* [ABOUT THIS TASK]:
Exactly as written and without the pictures, output the entries below.

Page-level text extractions
----------------------------------------

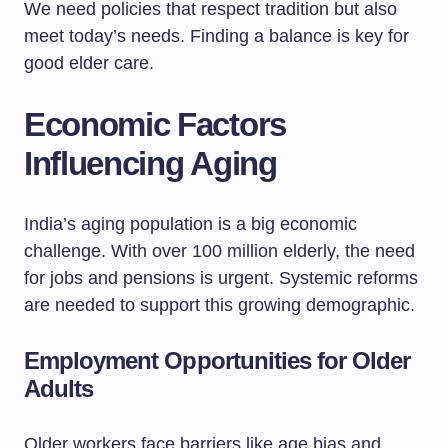
We need policies that respect tradition but also
meet today’s needs. Finding a balance is key for
good elder care.
Economic Factors
Influencing Aging
India’s aging population is a big economic
challenge. With over 100 million elderly, the need
for jobs and pensions is urgent. Systemic reforms
are needed to support this growing demographic.
Employment Opportunities for Older
Adults
Older workers face barriers like age bias and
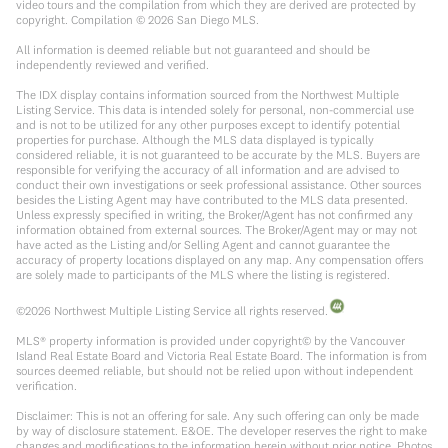
video tours and the compilation from which they are derived are protected by
copyright. Compilation ©
2026
San Diego MLS.
All information is deemed reliable but not guaranteed and should be
independently reviewed and verified.
The IDX display contains information sourced from the Northwest Multiple
Listing Service. This data is intended solely for personal, non-commercial use
and is not to be utilized for any other purposes except to identify potential
properties for purchase. Although the MLS data displayed is typically
considered reliable, it is not guaranteed to be accurate by the MLS. Buyers are
responsible for verifying the accuracy of all information and are advised to
conduct their own investigations or seek professional assistance. Other sources
besides the Listing Agent may have contributed to the MLS data presented.
Unless expressly specified in writing, the Broker/Agent has not confirmed any
information obtained from external sources. The Broker/Agent may or may not
have acted as the Listing and/or Selling Agent and cannot guarantee the
accuracy of property locations displayed on any map. Any compensation offers
are solely made to participants of the MLS where the listing is registered.
©
2026
Northwest Multiple Listing Service all rights reserved.
MLS® property information is provided under copyright© by the Vancouver
Island Real Estate Board and Victoria Real Estate Board. The information is from
sources deemed reliable, but should not be relied upon without independent
verification.
Disclaimer: This is not an offering for sale. Any such offering can only be made
by way of disclosure statement. E&OE. The developer reserves the right to make
changes and modifications to the information herein without prior notice. Photos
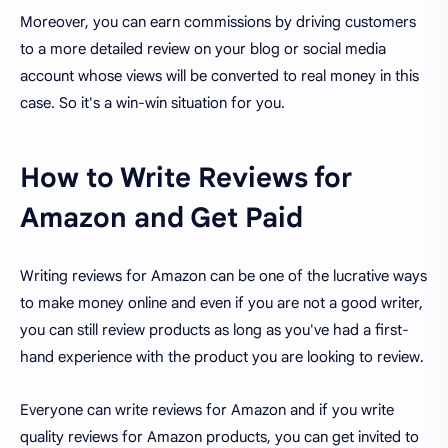
Moreover, you can earn commissions by driving customers
to a more detailed review on your blog or social media
account whose views will be converted to real money in this
case. So it's a win-win situation for you.
How to Write Reviews for
Amazon and Get Paid
Writing reviews for Amazon can be one of the lucrative ways
to make money online and even if you are not a good writer,
you can still review products as long as you've had a first-
hand experience with the product you are looking to review.
Everyone can write reviews for Amazon and if you write
quality reviews for Amazon products, you can get invited to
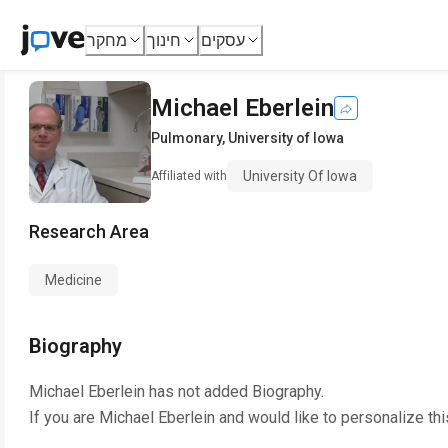
מחקר
חינוך
עסקים
Michael Eberlein
Pulmonary
,
University of Iowa
University Of Iowa
Affiliated with
Research Area
Medicine
Biography
Michael Eberlein
has not added Biography.
If you are
Michael Eberlein
and would like to personalize th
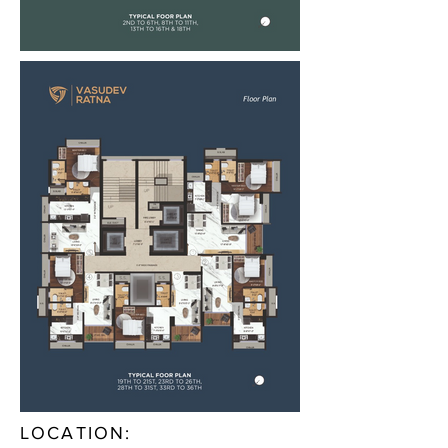
LOCATION:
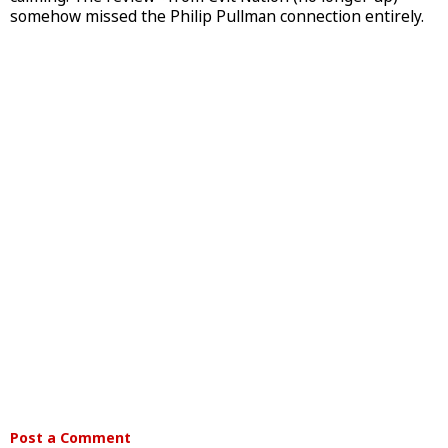
somehow missed the Philip Pullman connection entirely.
Post a Comment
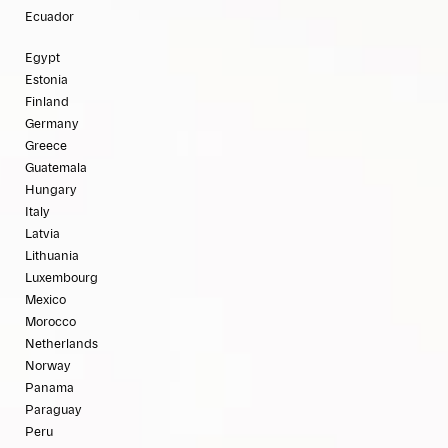
Ecuador
Egypt
Estonia
Finland
Germany
Greece
Guatemala
Hungary
Italy
Latvia
Lithuania
Luxembourg
Mexico
Morocco
Netherlands
Norway
Panama
Paraguay
Peru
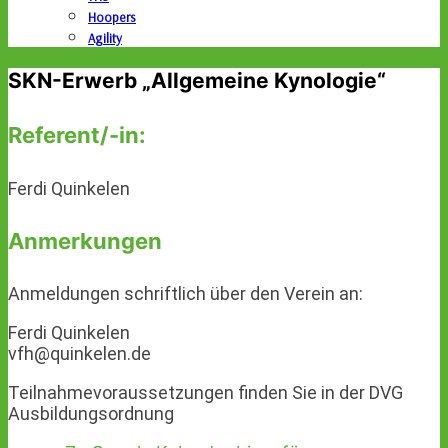
Hoopers
Agility
SKN-Erwerb „Allgemeine Kynologie“
Referent/-in:
Ferdi Quinkelen
Anmerkungen
Anmeldungen schriftlich über den Verein an:
Ferdi Quinkelen
vfh@quinkelen.de
Teilnahmevoraussetzungen finden Sie in der DVG
Ausbildungsordnung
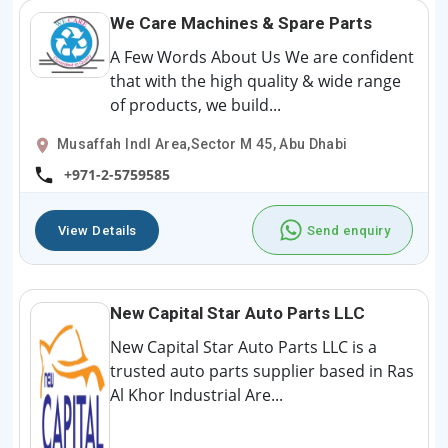
We Care Machines & Spare Parts
A Few Words About Us We are confident
that with the high quality & wide range
of products, we build...
Musaffah Indl Area,Sector M 45, Abu Dhabi
+971-2-5759585
View Details
Send enquiry
New Capital Star Auto Parts LLC
New Capital Star Auto Parts LLC is a
trusted auto parts supplier based in Ras
Al Khor Industrial Are...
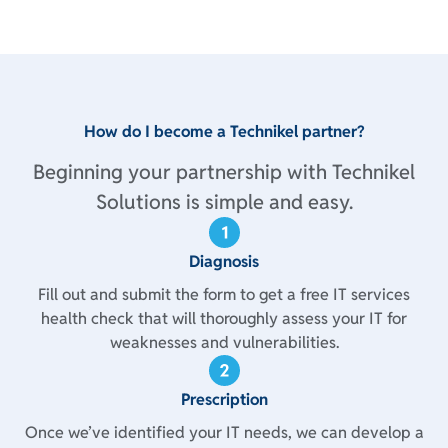
How do I become a Technikel partner?
Beginning your partnership with Technikel
Solutions is simple and easy.
Diagnosis
Fill out and submit the form to get a free IT services
health check that will thoroughly assess your IT for
weaknesses and vulnerabilities.
Prescription
Once we’ve identified your IT needs, we can develop a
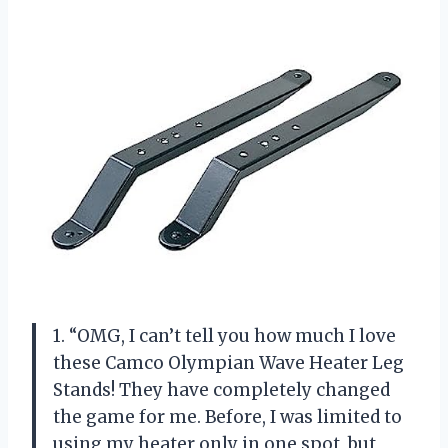
1. “OMG, I can’t tell you how much I love
these Camco Olympian Wave Heater Leg
Stands! They have completely changed
the game for me. Before, I was limited to
using my heater only in one spot, but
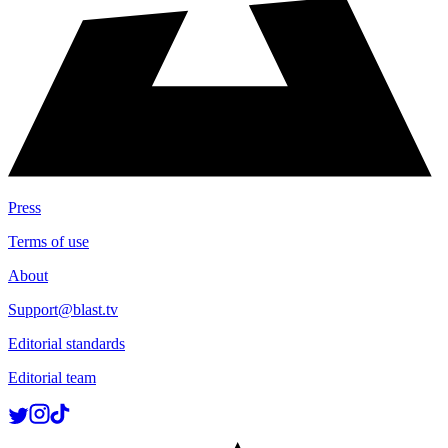
Press
Terms of use
About
Support@blast.tv
Editorial standards
Editorial team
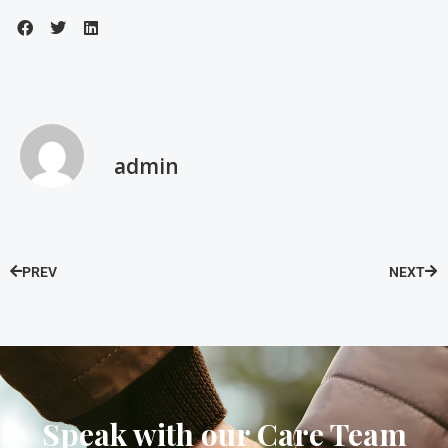
admin
PREV
NEXT
Speak with our Care Team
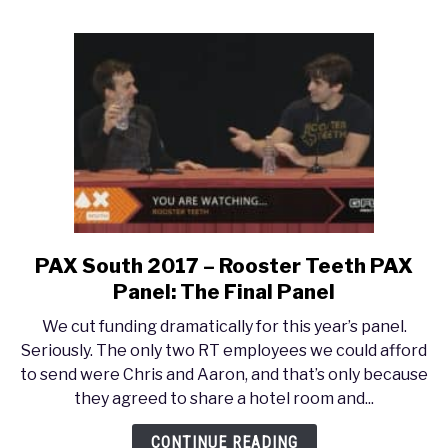
Rothfuss
PAX South 2017 – Rooster Teeth PAX
link
to
Panel: The Final Panel
PAX
We cut funding dramatically for this year’s panel.
South
Seriously. The only two RT employees we could afford
2017
to send were Chris and Aaron, and that’s only because
–
they agreed to share a hotel room and...
Rooster
Teeth
CONTINUE READING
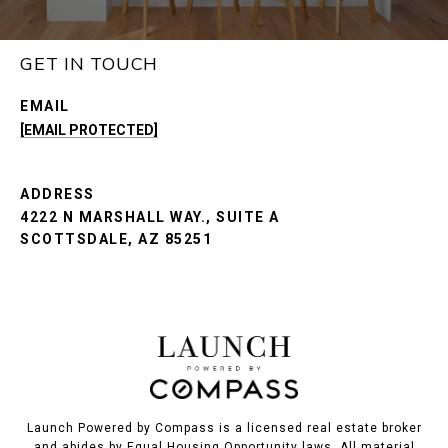
GET IN TOUCH
EMAIL
[EMAIL PROTECTED]
ADDRESS
4222 N MARSHALL WAY., SUITE A
SCOTTSDALE, AZ 85251
Launch Powered by Compass is a licensed real estate broker
and abides by Equal Housing Opportunity laws. All material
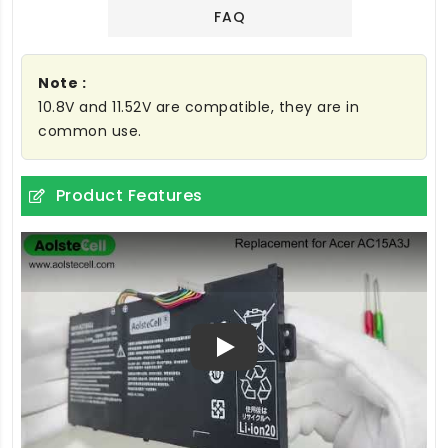
FAQ
Note :
10.8V and 11.52V are compatible, they are in
common use.
Product Features
Play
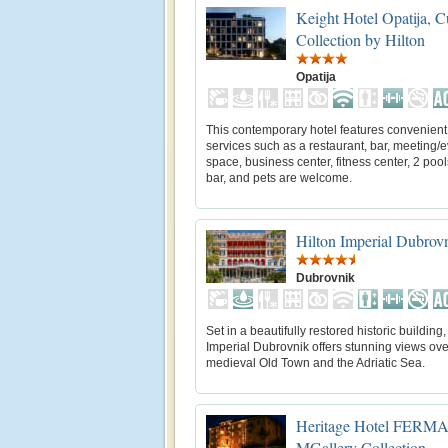
Keight Hotel Opatija, C
Collection by Hilton
Opatija
This contemporary hotel features convenient
services such as a restaurant, bar, meeting/
space, business center, fitness center, 2 pool
bar, and pets are welcome.
Hilton Imperial Dubrov
Dubrovnik
Set in a beautifully restored historic building,
Imperial Dubrovnik offers stunning views ove
medieval Old Town and the Adriatic Sea.
Heritage Hotel FERMAI 
MGallery Collection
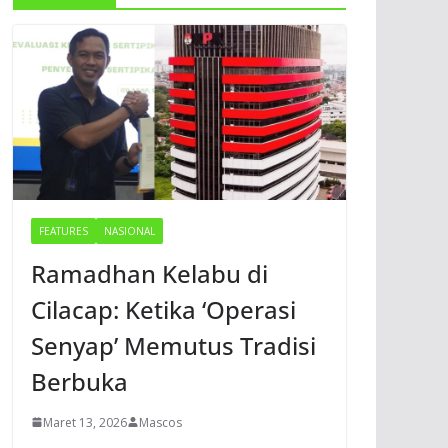
FEATURES
NASIONAL
Ramadhan Kelabu di
Cilacap: Ketika ‘Operasi
Senyap’ Memutus Tradisi
Berbuka
Maret 13, 2026
Mascos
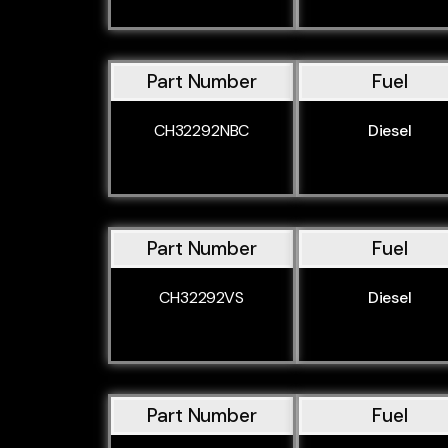
Part Number
Fuel
CH32292NBC
Diesel
Part Number
Fuel
CH32292VS
Diesel
Part Number
Fuel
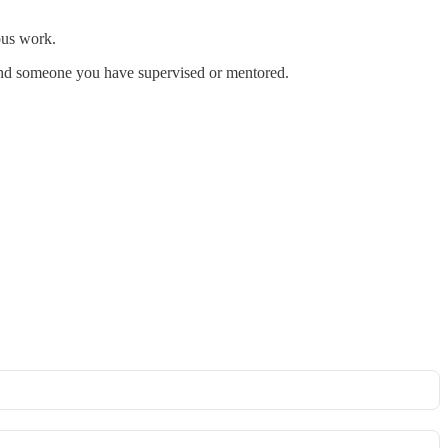
ious work.
 and someone you have supervised or mentored.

----------------------------------------

* [RESPONSE]:
We need policies that respect tradition but also
meet today’s needs. Finding a balance is key for
good elder care.
Economic Factors
Influencing Aging
India’s aging population is a big economic
challenge. With over 100 million elderly, the need
for jobs and pensions is urgent. Systemic reforms
are needed to support this growing demographic.
Employment Opportunities for Older
Adults
Older workers face barriers like age bias and
video tours and the compilation from which they are derived are protected by
copyright. Compilation ©
2026
San Diego MLS.
All information is deemed reliable but not guaranteed and should be
independently reviewed and verified.
The IDX display contains information sourced from the Northwest Multiple
Listing Service. This data is intended solely for personal, non-commercial use
and is not to be utilized for any other purposes except to identify potential
properties for purchase. Although the MLS data displayed is typically
considered reliable, it is not guaranteed to be accurate by the MLS. Buyers are
responsible for verifying the accuracy of all information and are advised to
conduct their own investigations or seek professional assistance. Other sources
besides the Listing Agent may have contributed to the MLS data presented.
Unless expressly specified in writing, the Broker/Agent has not confirmed any
information obtained from external sources. The Broker/Agent may or may not
have acted as the Listing and/or Selling Agent and cannot guarantee the
accuracy of property locations displayed on any map. Any compensation offers
are solely made to participants of the MLS where the listing is registered.
©
2026
Northwest Multiple Listing Service all rights reserved.
MLS® property information is provided under copyright© by the Vancouver
Island Real Estate Board and Victoria Real Estate Board. The information is from
sources deemed reliable, but should not be relied upon without independent
verification.
Disclaimer: This is not an offering for sale. Any such offering can only be made
by way of disclosure statement. E&OE. The developer reserves the right to make
changes and modifications to the information herein without prior notice. Photos
Moreover, you can earn commissions by driving customers
to a more detailed review on your blog or social media
account whose views will be converted to real money in this
case. So it's a win-win situation for you.
How to Write Reviews for
Amazon and Get Paid
Writing reviews for Amazon can be one of the lucrative ways
to make money online and even if you are not a good writer,
you can still review products as long as you've had a first-
hand experience with the product you are looking to review.
Everyone can write reviews for Amazon and if you write
quality reviews for Amazon products, you can get invited to
מחקר
חינוך
עסקים
Michael Eberlein
Pulmonary
,
University of Iowa
University Of Iowa
Affiliated with
Research Area
Medicine
Biography
Michael Eberlein
has not added Biography.
If you are
Michael Eberlein
and would like to personalize th
LOCATION:
somehow missed the Philip Pullman connection entirely.
Post a Comment
Ecuador
Egypt
Estonia
Finland
Germany
Greece
Guatemala
Hungary
Italy
Latvia
Lithuania
Luxembourg
Mexico
Morocco
Netherlands
Norway
Panama
Paraguay
Peru
Hoopers
Agility
SKN-Erwerb „Allgemeine Kynologie“
Referent/-in:
Ferdi Quinkelen
Anmerkungen
Anmeldungen schriftlich über den Verein an:
Ferdi Quinkelen
vfh@quinkelen.de
Teilnahmevoraussetzungen finden Sie in der DVG
Ausbildungsordnung
We Care Machines & Spare Parts
A Few Words About Us We are confident
that with the high quality & wide range
of products, we build...
Musaffah Indl Area,Sector M 45, Abu Dhabi
+971-2-5759585
View Details
Send enquiry
New Capital Star Auto Parts LLC
New Capital Star Auto Parts LLC is a
trusted auto parts supplier based in Ras
Al Khor Industrial Are...
How do I become a Technikel partner?
Beginning your partnership with Technikel
Solutions is simple and easy.
Diagnosis
Fill out and submit the form to get a free IT services
health check that will thoroughly assess your IT for
weaknesses and vulnerabilities.
Prescription
Once we’ve identified your IT needs, we can develop a
1. “OMG, I can’t tell you how much I love
these Camco Olympian Wave Heater Leg
Stands! They have completely changed
the game for me. Before, I was limited to
using my heater only in one spot, but
Press
Terms of use
About
Support@blast.tv
Editorial standards
Editorial team
admin
PREV
NEXT
Speak with our Care Team
Rothfuss
PAX South 2017 – Rooster Teeth PAX
link
to
Panel: The Final Panel
PAX
We cut funding dramatically for this year’s panel.
South
Seriously. The only two RT employees we could afford
2017
to send were Chris and Aaron, and that’s only because
–
they agreed to share a hotel room and...
Rooster
Teeth
CONTINUE READING
GET IN TOUCH
EMAIL
[EMAIL PROTECTED]
ADDRESS
4222 N MARSHALL WAY., SUITE A
SCOTTSDALE, AZ 85251
Launch Powered by Compass is a licensed real estate broker
and abides by Equal Housing Opportunity laws. All material
FAQ
Note :
10.8V and 11.52V are compatible, they are in
common use.
Product Features
Play
Keight Hotel Opatija, C
Collection by Hilton
Opatija
This contemporary hotel features convenient
services such as a restaurant, bar, meeting/
space, business center, fitness center, 2 pool
bar, and pets are welcome.
Hilton Imperial Dubrov
Dubrovnik
Set in a beautifully restored historic building,
Imperial Dubrovnik offers stunning views ove
medieval Old Town and the Adriatic Sea.
Heritage Hotel FERMAI 
MGallery Collection
FEATURES
NASIONAL
Ramadhan Kelabu di
Cilacap: Ketika ‘Operasi
Senyap’ Memutus Tradisi
Berbuka
Maret 13, 2026
Mascos
Part Number
Fuel
CH32292NBC
Diesel
Part Number
Fuel
CH32292VS
Diesel
Part Number
Fuel
ious work.
 and someone you have supervised or mentored.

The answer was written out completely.